Though efforts to consolidate government IT services have failed in the past, experts indicated at a summit on the topic Monday that those lessons will contribute to the ultimate success of the more recent and updated approach known as shared services.
Nearly 200 industry and government executives gathered to learn about the business case for shared IT services and governing the process toward the effort at the Government Information Technology Executive Council (GITEC) Summit in Baltimore, Maryland.
While the federal model for sharing services across government has so far gleaned attention for the cost savings it promises, it will also mean more resources for agency missions and better services in the future, said Department of Homeland Security CIO Richard Spires. And though not without challenges, he added, the current model makes more sense than past efforts to achieve similar results.
“I think there was a bit of a mistake made in the last administration,” Spires said, referring to the Line of Business initiatives in 2004, which aimed to identify ways in which services commonly found in numerous agencies can be provided in a more efficient manner.
“E-travel makes sense and grants management makes sense,” he said. “The problem is, we all have these unique business processes. To just drop in and force you to move to one of these application systems is just flat out difficult. We’re actually trying to change the model.”
Spires said the federal shared services strategy makes more sense than the previous initiatives because it allows agencies to “start with the easy stuff” such as commodity IT, in order to save money and reassign workers to further agency missions rather than email administration, for example.
John Kost, who served Michigan as the first state CIO and is now a vice president at Gartner, Inc., agreed.
“It’s not just a big bang approach anymore which has failed everywhere,” he said, noting efforts here as well as in Canada and the UK during an expert panel after Spires’ speech. “It’s a bottom up approach and it has tremendous potential. One of the reasons things break down is because these things haven’t been done and they’re scary. We’re moving toward a time when more managers are willing to do it.”
That engagement, he and other panelists said, is key to a framework for success.
“With VanRoekel’s plan you can see how it incorporates all levels of departments in the process, broken down to granular level and based on business functions,” Kost said.

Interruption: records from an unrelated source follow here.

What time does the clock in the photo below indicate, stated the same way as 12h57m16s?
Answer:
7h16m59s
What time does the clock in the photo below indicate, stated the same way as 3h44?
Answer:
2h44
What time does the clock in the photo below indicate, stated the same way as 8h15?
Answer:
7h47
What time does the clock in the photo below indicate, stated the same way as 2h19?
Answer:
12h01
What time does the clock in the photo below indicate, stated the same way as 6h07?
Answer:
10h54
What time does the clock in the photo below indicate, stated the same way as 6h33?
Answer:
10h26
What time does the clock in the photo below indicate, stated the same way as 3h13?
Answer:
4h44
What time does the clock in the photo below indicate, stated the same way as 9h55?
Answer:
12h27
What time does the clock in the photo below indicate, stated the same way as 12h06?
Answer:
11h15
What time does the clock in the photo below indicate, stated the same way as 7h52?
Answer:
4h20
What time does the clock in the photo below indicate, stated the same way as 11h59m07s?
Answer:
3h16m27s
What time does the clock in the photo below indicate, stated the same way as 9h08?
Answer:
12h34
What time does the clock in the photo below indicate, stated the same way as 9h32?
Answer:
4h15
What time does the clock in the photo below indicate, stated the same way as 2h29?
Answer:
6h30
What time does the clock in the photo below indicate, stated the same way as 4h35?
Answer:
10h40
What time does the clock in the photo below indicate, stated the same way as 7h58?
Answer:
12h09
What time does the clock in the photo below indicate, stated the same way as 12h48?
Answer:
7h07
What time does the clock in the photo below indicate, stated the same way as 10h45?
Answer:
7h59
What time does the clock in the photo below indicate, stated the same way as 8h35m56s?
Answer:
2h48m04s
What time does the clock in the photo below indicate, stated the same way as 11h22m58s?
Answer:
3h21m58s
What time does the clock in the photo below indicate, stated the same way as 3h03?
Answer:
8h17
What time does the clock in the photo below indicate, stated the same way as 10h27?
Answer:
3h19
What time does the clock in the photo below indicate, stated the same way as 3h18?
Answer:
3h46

It was apparent from Federal CIO Steven VanRoekel’s address the night before, as well as Spires and the panelists, that the shared IT strategy has gained momentum in leadership ranks. All acknowledged managing the change can be difficult. But they said communication, transparency, collaboration among all agency ranks and partners and a focus on goals and results made a huge difference at their agencies. Being “easy to do business with” helps, too.
“I don’t know any CIOs …who have the organizational clout to make these things happen,” Kost said. “You have to have the right people on board. And I’m not just talking about a mandate. The governor of Colorado did that and it still didn’t happen. You’ve got to have leadership engagement.”
He added: “As far as being easy to do business with, simply not being monopolistic and arrogant is the first thing to get over,” Kost said. “It’s still way too widespread in public service organizations.”
It was also clear, however, that some still aren’t completely convinced the shared services model can work.
Attendees voiced familiar concerns and echoed questions posed in other arenas, particularly surrounding security. Spires said FedRAMP will help with some of the issues and that some federal agencies are on a path toward continuous monitoring.
“Security has been a barrier to shared services, but let’s not kid ourselves about all of these legacy systems. Don’t think that they’re highly secure,” Spires said. “We have significant issues with security because of our legacy systems. … We can’t fix the vulnerability because of the architecture.”
He added: “Marry a good continuous monitoring system and trusted internet connection and there’s no reason you wouldn’t be just as secure using a public cloud-based service as you are with using one in your own data center.”